● YOUR INSTRUCTIONS:
Gather every line of the records below that contains the string "gauge", copying each one in full.

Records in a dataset

- - - - - - -

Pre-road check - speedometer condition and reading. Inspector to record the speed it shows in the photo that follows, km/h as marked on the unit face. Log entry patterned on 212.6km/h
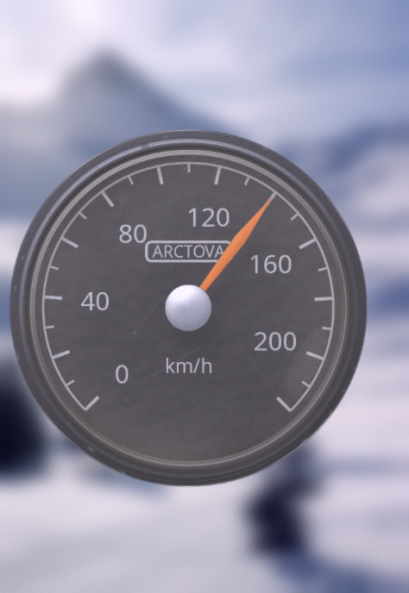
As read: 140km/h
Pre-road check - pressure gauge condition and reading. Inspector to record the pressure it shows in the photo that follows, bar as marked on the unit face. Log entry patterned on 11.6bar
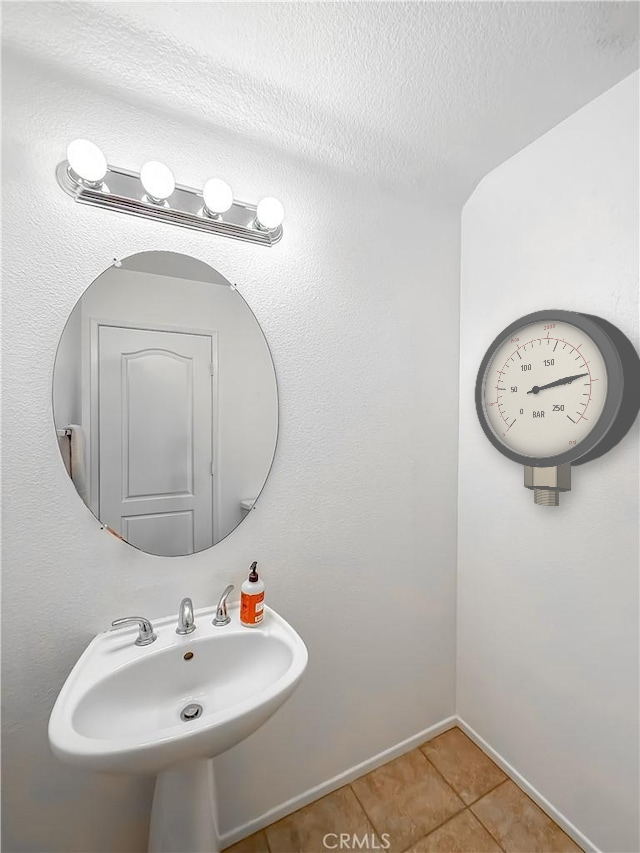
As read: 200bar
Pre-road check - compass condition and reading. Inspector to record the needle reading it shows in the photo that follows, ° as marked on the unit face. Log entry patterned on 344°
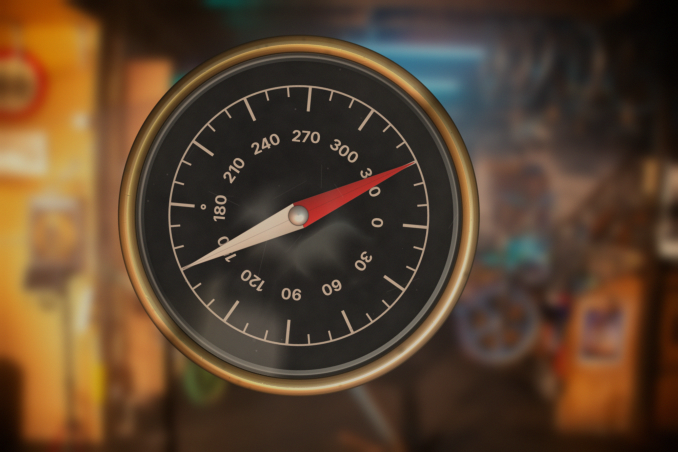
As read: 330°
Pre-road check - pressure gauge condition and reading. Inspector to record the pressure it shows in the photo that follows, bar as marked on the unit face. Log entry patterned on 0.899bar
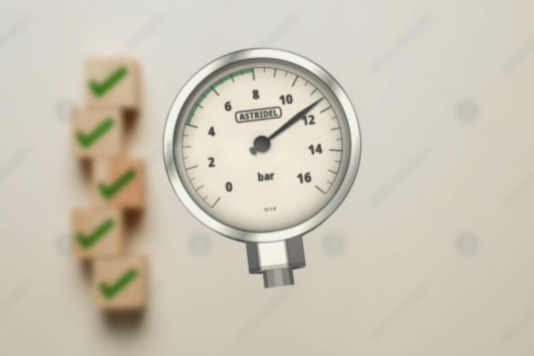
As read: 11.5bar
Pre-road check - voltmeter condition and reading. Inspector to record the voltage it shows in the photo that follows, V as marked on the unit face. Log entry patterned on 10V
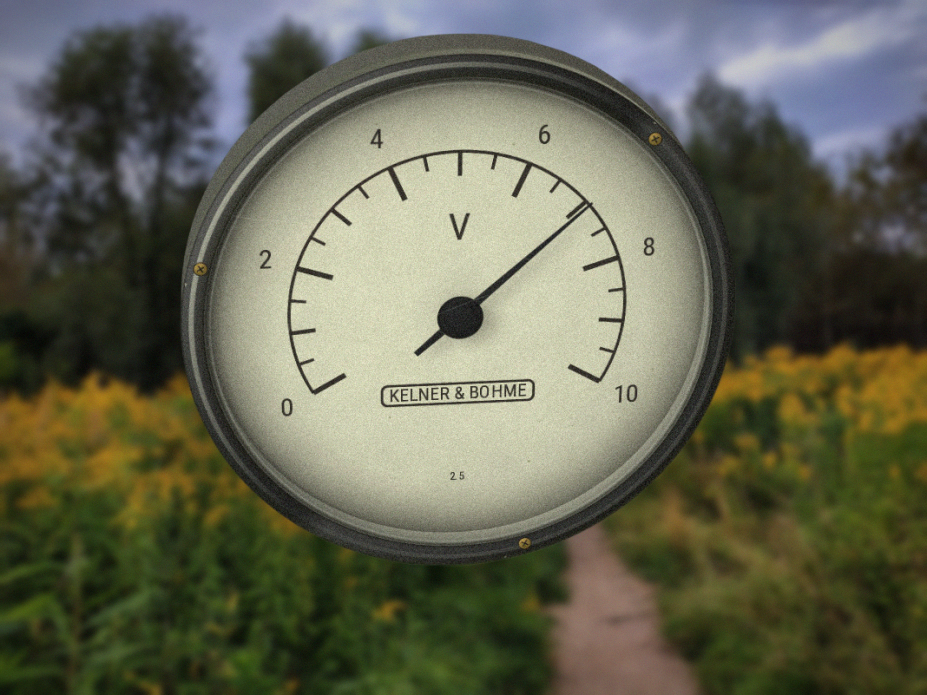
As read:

- - - - - - -

● THE ANSWER:
Pre-road check - pressure gauge condition and reading. Inspector to record the pressure it shows in the photo that follows, bar as marked on the unit face. Log entry patterned on 11.6bar
Pre-road check - pressure gauge condition and reading. Inspector to record the pressure it shows in the photo that follows, bar as marked on the unit face. Log entry patterned on 0.899bar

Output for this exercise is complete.